§ Work request
Although the data below holds other lines too, output only those from the line with "ring tip: (1058, 692)" up to and including the line with "pinky mcp: (1185, 554)", exactly as they appear.

◇ ◇ ◇

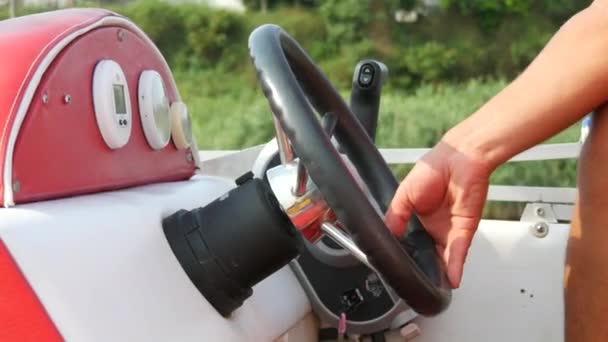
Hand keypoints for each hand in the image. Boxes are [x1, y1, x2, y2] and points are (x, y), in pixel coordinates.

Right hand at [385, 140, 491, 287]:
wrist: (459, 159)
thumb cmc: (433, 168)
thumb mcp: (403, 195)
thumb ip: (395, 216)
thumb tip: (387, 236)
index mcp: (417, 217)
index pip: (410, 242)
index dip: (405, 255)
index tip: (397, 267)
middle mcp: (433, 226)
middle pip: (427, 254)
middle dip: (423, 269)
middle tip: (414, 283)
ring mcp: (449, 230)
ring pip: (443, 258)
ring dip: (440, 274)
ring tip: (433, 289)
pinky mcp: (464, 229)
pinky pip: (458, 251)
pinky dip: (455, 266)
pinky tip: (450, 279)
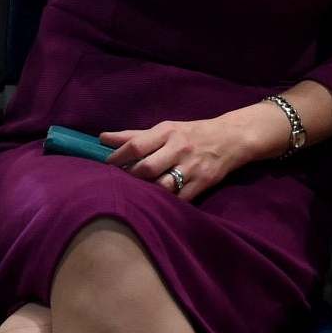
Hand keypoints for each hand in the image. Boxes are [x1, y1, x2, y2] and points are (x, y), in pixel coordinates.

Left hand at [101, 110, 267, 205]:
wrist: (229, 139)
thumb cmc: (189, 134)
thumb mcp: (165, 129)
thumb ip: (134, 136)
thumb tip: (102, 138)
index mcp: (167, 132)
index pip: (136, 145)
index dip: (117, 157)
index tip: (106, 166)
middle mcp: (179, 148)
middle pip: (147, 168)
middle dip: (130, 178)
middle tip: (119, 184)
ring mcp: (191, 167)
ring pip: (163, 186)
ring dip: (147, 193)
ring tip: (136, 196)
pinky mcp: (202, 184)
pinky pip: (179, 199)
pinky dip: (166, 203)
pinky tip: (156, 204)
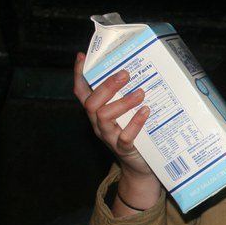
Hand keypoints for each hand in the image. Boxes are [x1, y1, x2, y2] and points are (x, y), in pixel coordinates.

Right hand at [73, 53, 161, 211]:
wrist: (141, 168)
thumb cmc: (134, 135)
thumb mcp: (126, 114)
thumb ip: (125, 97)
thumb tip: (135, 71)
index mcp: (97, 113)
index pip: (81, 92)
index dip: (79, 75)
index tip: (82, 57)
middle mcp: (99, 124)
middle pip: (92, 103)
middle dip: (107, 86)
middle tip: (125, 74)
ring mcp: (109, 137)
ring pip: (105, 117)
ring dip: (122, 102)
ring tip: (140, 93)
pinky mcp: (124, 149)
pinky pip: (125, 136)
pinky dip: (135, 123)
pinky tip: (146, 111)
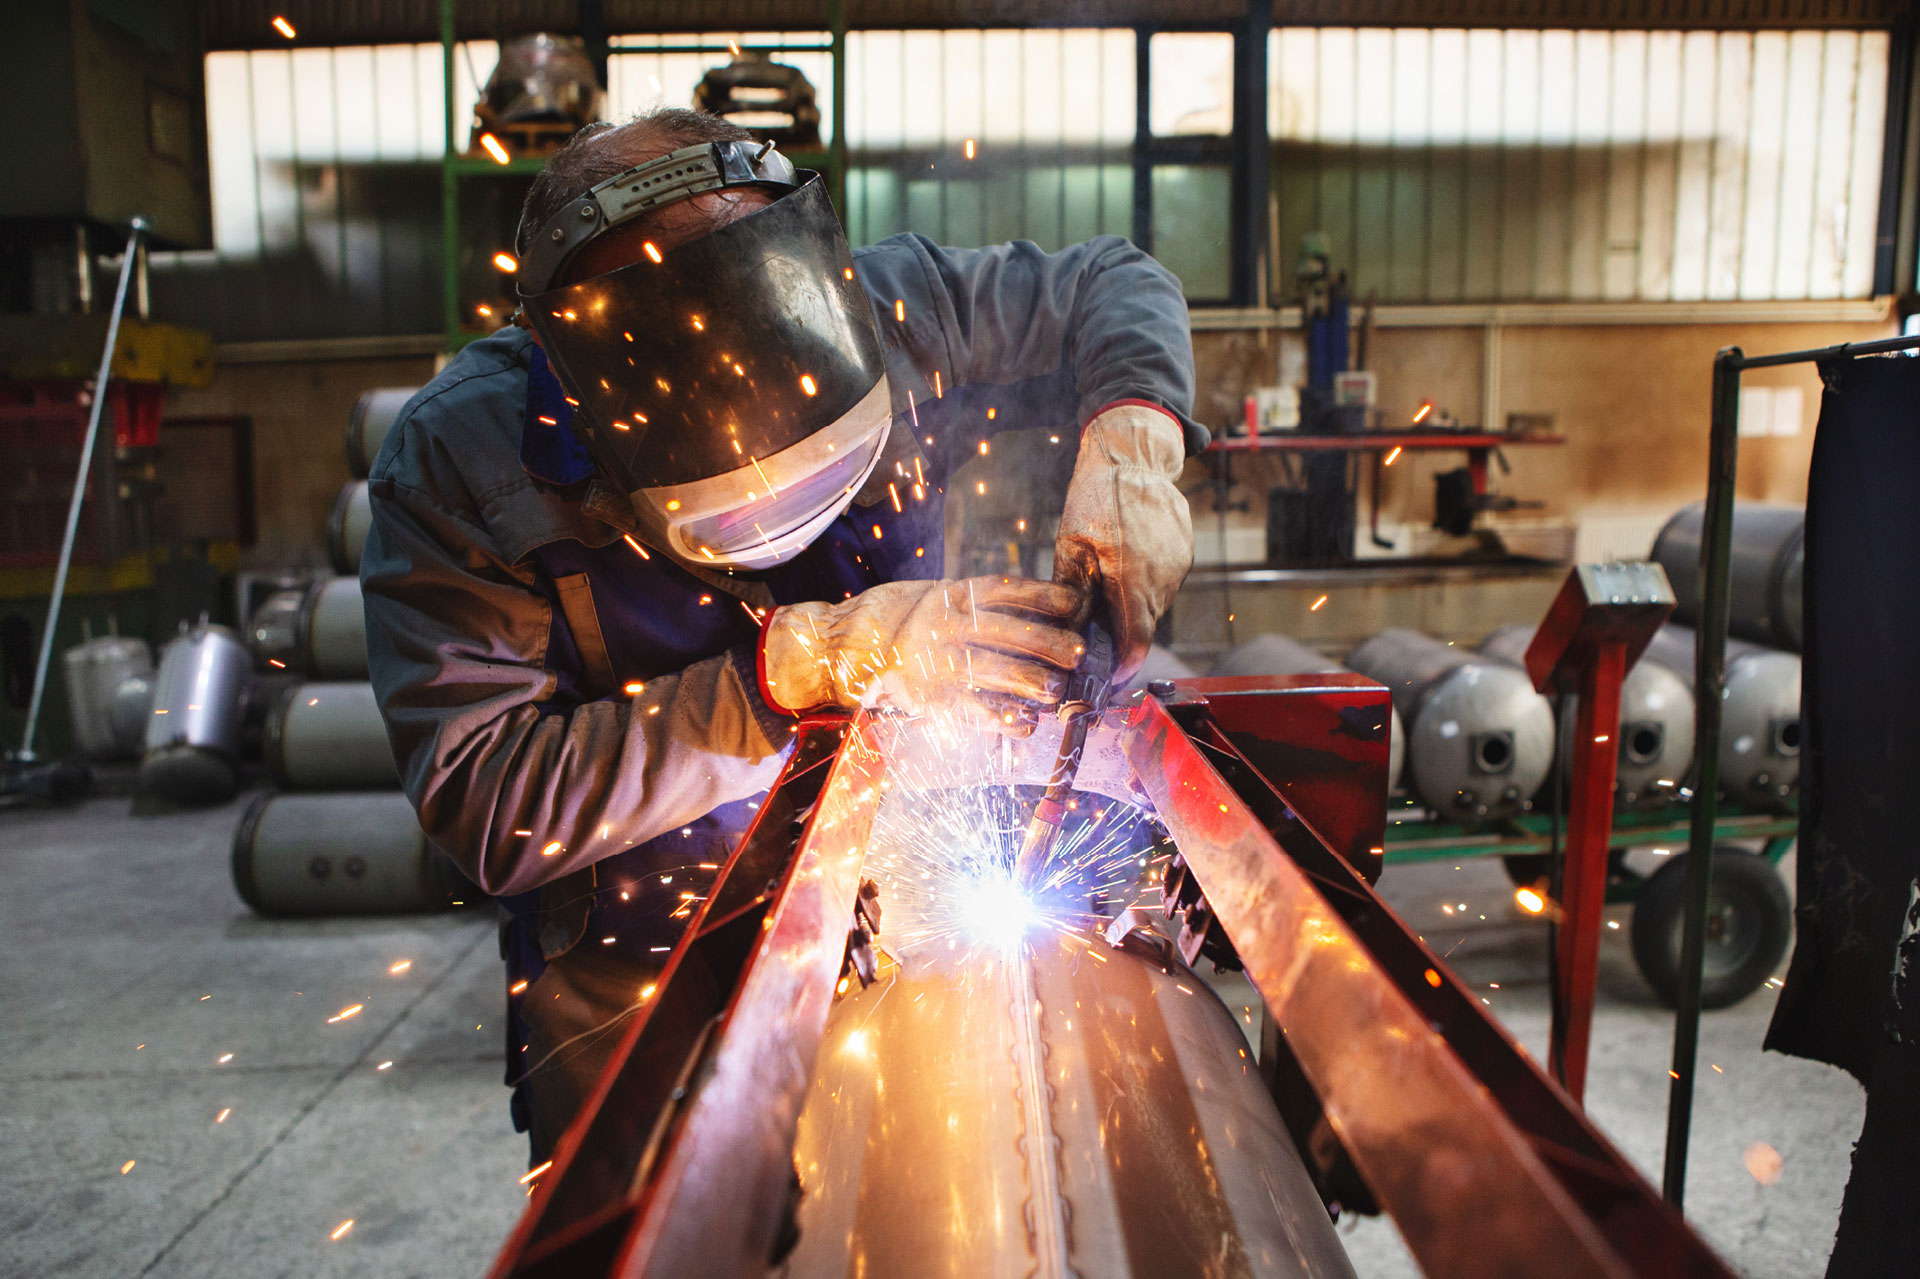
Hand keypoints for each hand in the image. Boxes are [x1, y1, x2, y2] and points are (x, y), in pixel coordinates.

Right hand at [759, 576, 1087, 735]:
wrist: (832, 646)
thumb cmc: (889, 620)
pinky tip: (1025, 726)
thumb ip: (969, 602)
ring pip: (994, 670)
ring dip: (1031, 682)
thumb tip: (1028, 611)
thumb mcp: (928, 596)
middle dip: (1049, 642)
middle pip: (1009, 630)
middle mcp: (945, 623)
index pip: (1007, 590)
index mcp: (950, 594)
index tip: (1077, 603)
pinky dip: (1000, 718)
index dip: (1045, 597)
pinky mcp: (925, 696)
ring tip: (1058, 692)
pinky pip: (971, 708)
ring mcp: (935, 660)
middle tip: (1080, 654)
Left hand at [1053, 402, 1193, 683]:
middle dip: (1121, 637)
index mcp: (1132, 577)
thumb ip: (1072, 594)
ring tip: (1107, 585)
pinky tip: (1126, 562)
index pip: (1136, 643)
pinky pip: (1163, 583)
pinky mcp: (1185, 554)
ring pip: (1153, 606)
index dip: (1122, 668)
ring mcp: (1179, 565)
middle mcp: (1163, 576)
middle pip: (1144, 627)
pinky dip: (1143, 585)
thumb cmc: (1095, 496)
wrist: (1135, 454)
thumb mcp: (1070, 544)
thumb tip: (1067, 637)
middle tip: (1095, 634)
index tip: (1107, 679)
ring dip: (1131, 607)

◇ ◇ ◇

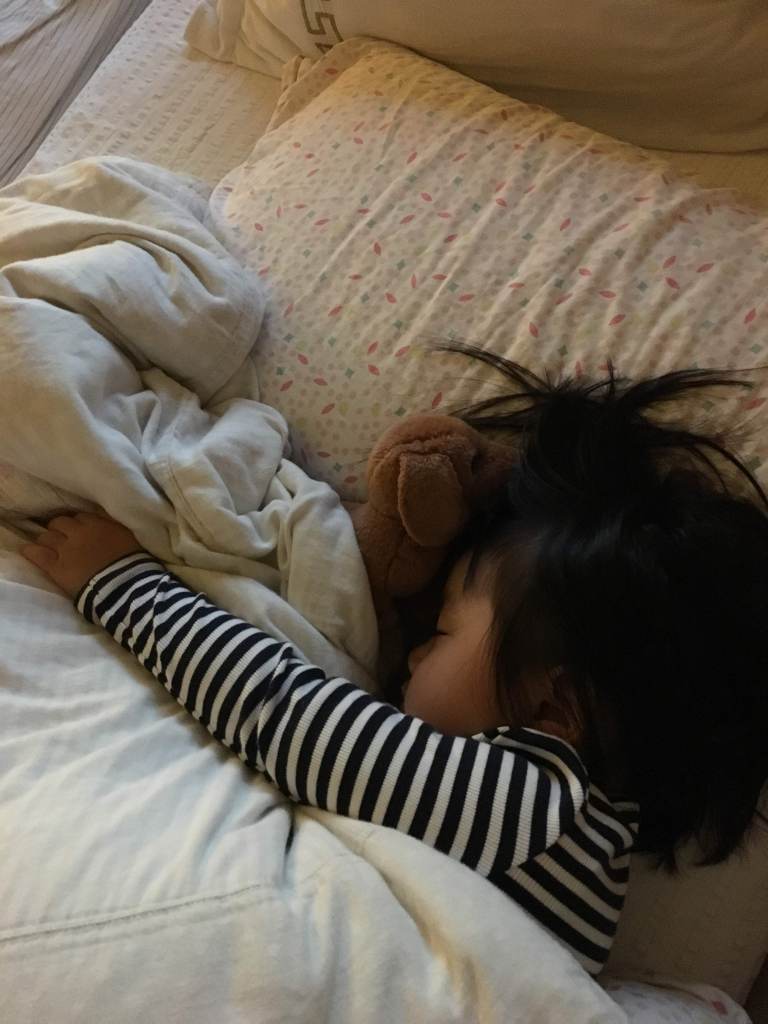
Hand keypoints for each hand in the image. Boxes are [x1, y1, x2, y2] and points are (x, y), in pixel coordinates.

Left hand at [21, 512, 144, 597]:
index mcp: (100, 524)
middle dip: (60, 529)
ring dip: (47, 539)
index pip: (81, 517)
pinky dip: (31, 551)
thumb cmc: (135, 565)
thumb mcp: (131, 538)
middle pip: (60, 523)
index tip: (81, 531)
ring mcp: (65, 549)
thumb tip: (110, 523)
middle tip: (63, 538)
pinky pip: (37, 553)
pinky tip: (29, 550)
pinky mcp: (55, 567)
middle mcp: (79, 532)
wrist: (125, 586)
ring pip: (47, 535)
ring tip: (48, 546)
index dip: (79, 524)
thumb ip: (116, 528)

◇ ◇ ◇

§ The answer
ring tip: (1058, 692)
pinky pip: (971, 708)
ring mcp: (935, 660)
middle tip: (1080, 654)
Left hand at [1053, 402, 1193, 683]:
middle dip: (1121, 637)
index mcp: (1132, 577)
thumb ip: (1072, 594)
ring tip: (1107, 585)
pinky tip: (1126, 562)
index pip: (1136, 643)
pinky pip: (1163, 583)
pinky mcp: (1185, 554)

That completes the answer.